EXERCISE REQUIREMENTS: Copy the lines below word for word, leaving out the pictures.

SUPPLIED RECORDS:
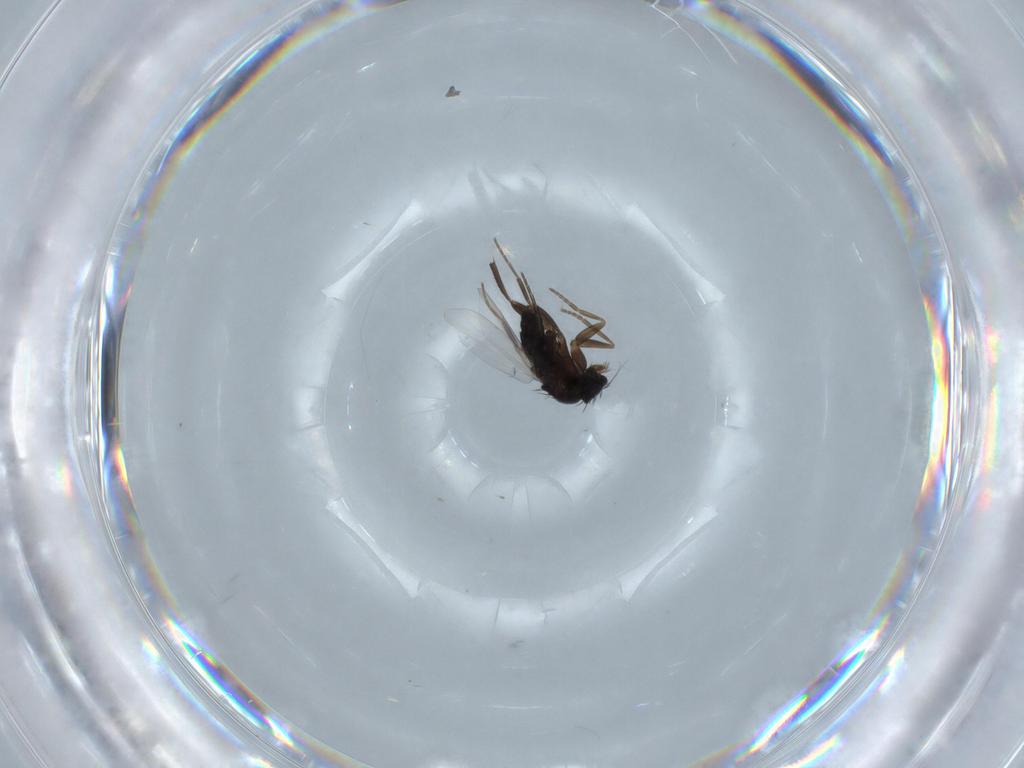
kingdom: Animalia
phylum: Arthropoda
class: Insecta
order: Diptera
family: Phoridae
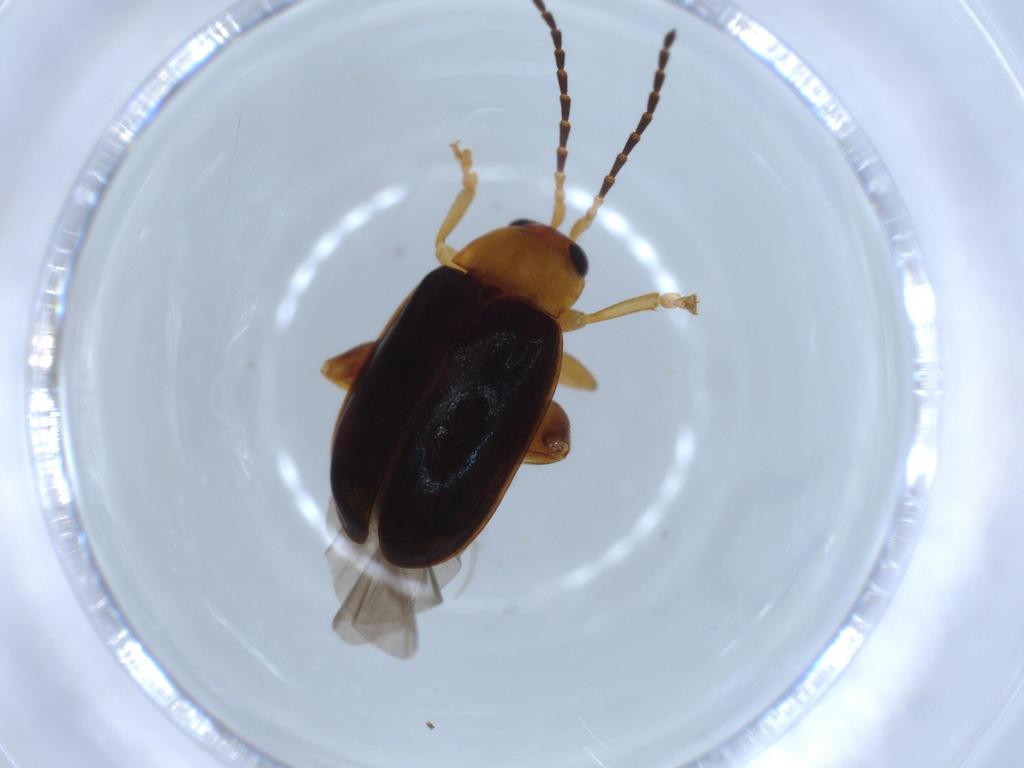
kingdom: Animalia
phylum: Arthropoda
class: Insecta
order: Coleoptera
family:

ANSWER TO THIS EXERCISE:
kingdom: Animalia
phylum: Arthropoda
class: Insecta
order: Diptera
family: Phoridae
kingdom: Animalia
phylum: Arthropoda
class: Insecta
order: Coleoptera
family:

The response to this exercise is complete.